* [Extracted data]:
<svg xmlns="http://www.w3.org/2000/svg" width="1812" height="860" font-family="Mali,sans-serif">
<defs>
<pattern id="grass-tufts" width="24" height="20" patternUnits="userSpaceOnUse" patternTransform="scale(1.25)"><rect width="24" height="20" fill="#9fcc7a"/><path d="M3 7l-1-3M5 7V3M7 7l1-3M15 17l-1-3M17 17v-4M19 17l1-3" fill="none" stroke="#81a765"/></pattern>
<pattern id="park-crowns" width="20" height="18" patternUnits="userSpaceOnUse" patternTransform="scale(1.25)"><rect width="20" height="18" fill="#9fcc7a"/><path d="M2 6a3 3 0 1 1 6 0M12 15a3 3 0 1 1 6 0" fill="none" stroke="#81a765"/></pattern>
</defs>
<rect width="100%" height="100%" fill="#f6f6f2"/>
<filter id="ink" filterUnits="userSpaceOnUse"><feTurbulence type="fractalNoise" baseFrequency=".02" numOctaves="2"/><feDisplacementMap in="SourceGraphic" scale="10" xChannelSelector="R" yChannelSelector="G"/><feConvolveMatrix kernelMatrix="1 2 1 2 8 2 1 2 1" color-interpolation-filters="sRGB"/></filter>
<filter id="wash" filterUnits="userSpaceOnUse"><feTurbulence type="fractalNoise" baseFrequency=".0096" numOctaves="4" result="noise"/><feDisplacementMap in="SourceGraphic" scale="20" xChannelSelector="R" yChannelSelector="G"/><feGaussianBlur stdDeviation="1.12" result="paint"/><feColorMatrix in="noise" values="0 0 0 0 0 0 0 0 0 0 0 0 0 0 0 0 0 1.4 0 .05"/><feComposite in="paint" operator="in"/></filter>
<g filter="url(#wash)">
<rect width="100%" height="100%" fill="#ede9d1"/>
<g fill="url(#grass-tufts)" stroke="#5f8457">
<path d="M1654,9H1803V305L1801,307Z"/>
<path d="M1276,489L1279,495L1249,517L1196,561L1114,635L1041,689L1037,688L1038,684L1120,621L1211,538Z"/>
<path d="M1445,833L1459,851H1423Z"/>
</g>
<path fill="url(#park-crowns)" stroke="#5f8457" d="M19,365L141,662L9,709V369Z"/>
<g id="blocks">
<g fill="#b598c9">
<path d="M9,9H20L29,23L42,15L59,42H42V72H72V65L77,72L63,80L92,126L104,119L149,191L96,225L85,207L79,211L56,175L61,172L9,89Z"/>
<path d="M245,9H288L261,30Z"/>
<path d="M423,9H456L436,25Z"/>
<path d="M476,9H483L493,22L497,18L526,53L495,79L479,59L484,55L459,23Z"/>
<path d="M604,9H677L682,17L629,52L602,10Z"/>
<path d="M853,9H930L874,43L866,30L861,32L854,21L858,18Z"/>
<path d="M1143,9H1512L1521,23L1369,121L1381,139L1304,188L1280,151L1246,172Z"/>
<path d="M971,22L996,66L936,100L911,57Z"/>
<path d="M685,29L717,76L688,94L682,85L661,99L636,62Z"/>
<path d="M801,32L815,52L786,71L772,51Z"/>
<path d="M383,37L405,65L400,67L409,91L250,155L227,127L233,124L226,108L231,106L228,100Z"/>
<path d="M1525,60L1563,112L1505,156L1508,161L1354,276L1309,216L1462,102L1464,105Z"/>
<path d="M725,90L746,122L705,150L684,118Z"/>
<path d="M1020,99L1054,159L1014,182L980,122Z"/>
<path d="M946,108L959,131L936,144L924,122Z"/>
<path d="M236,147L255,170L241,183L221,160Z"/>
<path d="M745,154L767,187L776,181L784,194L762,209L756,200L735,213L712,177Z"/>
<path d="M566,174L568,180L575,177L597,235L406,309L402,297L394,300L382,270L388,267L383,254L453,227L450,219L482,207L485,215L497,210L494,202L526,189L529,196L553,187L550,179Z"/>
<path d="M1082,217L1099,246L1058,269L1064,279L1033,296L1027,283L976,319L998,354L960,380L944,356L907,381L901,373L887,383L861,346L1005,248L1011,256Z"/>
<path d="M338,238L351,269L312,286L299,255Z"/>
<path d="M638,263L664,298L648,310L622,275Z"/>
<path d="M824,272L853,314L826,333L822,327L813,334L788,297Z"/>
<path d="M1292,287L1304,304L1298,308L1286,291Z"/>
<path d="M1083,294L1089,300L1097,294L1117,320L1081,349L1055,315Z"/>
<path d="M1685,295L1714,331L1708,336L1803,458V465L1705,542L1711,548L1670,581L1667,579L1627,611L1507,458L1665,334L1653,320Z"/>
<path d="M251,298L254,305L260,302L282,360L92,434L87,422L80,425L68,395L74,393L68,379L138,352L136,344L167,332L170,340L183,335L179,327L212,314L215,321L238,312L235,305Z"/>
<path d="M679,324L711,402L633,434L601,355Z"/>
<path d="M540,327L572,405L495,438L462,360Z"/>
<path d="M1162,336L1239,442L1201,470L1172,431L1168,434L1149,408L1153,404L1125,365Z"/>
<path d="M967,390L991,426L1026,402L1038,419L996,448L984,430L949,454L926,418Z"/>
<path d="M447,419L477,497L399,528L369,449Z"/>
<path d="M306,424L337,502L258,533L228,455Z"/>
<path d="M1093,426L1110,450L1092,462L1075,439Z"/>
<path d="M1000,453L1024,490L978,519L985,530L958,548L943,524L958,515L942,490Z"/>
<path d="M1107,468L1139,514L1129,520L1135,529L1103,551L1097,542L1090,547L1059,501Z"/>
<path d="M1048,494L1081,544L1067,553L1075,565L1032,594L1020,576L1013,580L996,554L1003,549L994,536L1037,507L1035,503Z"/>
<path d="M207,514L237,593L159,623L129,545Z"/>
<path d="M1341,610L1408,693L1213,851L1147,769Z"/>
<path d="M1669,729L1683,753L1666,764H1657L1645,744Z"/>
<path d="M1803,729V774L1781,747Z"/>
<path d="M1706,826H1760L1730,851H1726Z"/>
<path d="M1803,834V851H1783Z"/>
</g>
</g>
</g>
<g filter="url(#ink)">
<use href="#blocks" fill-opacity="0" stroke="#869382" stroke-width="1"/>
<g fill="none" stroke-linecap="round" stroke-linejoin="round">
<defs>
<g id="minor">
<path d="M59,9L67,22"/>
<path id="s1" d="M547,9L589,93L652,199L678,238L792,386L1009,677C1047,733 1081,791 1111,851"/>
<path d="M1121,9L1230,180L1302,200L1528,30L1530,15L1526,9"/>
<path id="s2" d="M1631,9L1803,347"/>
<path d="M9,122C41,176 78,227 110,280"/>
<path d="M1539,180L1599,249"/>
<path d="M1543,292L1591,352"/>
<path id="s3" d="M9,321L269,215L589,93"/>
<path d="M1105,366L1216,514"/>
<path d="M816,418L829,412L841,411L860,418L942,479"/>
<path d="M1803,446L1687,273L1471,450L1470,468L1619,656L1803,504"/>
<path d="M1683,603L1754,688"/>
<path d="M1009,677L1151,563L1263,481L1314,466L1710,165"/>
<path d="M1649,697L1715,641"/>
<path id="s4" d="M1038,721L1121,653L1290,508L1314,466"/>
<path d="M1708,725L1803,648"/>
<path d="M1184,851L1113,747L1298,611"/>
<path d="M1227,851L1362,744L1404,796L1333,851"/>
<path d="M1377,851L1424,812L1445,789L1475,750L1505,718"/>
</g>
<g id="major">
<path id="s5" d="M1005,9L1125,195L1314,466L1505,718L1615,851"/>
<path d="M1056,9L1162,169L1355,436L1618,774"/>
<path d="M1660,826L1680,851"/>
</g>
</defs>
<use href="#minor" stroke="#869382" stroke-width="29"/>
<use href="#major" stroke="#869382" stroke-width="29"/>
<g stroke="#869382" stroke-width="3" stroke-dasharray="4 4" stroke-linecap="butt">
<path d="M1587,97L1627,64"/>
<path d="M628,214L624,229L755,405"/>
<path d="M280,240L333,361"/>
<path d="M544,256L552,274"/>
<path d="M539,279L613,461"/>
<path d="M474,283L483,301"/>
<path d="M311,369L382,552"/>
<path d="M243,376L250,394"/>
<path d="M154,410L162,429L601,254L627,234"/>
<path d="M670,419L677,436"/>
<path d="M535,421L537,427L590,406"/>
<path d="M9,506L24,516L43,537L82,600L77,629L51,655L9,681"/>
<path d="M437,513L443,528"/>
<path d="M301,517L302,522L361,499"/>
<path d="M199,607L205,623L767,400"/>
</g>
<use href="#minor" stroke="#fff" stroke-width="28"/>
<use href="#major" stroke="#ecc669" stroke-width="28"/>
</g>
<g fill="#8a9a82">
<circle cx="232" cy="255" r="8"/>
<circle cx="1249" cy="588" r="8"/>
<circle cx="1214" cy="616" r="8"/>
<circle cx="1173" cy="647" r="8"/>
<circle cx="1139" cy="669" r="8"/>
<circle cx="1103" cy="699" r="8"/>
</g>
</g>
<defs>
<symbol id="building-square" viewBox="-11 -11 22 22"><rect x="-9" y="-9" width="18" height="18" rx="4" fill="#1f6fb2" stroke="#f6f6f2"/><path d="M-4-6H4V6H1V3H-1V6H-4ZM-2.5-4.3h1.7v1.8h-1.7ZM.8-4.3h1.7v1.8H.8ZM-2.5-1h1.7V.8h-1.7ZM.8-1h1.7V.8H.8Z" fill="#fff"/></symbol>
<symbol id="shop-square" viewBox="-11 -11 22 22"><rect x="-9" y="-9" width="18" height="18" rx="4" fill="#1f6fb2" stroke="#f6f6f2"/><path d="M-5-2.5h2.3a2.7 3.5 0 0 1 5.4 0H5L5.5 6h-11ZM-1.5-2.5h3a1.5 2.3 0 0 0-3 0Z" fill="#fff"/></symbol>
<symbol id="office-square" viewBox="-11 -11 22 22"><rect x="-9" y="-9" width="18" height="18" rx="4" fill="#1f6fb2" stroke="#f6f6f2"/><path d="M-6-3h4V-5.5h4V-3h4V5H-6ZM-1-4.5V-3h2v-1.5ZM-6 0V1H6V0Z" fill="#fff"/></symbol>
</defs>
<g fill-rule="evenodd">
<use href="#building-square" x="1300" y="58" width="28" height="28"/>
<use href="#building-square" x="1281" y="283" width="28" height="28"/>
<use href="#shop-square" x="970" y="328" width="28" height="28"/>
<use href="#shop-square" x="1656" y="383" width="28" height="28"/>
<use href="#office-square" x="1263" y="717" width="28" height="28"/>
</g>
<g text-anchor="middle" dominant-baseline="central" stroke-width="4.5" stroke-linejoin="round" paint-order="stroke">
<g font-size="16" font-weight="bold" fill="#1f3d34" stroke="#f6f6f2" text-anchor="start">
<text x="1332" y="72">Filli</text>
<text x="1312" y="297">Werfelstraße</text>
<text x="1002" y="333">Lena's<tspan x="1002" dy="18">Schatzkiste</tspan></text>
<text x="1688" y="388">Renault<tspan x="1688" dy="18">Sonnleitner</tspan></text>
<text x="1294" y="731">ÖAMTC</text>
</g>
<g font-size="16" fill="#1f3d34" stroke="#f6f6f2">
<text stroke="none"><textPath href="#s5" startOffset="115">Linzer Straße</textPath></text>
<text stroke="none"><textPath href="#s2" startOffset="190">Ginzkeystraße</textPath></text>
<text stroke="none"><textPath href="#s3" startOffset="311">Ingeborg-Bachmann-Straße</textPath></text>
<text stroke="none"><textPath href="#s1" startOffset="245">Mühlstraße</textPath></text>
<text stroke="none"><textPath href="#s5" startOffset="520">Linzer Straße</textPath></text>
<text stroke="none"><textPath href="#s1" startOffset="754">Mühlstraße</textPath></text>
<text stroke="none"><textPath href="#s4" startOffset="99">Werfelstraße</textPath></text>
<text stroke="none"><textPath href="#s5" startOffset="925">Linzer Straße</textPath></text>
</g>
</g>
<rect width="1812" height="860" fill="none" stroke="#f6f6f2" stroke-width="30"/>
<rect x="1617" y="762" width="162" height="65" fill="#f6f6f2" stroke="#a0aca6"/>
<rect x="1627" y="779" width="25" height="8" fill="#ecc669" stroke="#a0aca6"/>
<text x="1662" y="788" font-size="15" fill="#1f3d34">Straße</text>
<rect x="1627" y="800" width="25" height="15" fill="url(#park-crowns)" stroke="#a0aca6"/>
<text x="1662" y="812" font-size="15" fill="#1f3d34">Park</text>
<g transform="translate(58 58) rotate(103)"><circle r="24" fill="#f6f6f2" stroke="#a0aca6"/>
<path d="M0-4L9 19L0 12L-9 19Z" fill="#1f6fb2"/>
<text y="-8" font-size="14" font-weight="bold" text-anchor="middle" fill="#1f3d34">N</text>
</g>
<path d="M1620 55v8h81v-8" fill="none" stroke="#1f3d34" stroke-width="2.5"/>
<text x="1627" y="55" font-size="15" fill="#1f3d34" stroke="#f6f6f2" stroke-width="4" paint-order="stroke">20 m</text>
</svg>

* [Task]: The answer must be every line of the records above that holds the word "round".

* [Expected answer]:
<g fill="none" stroke-linecap="round" stroke-linejoin="round">
<g text-anchor="middle" dominant-baseline="central" stroke-width="4.5" stroke-linejoin="round" paint-order="stroke">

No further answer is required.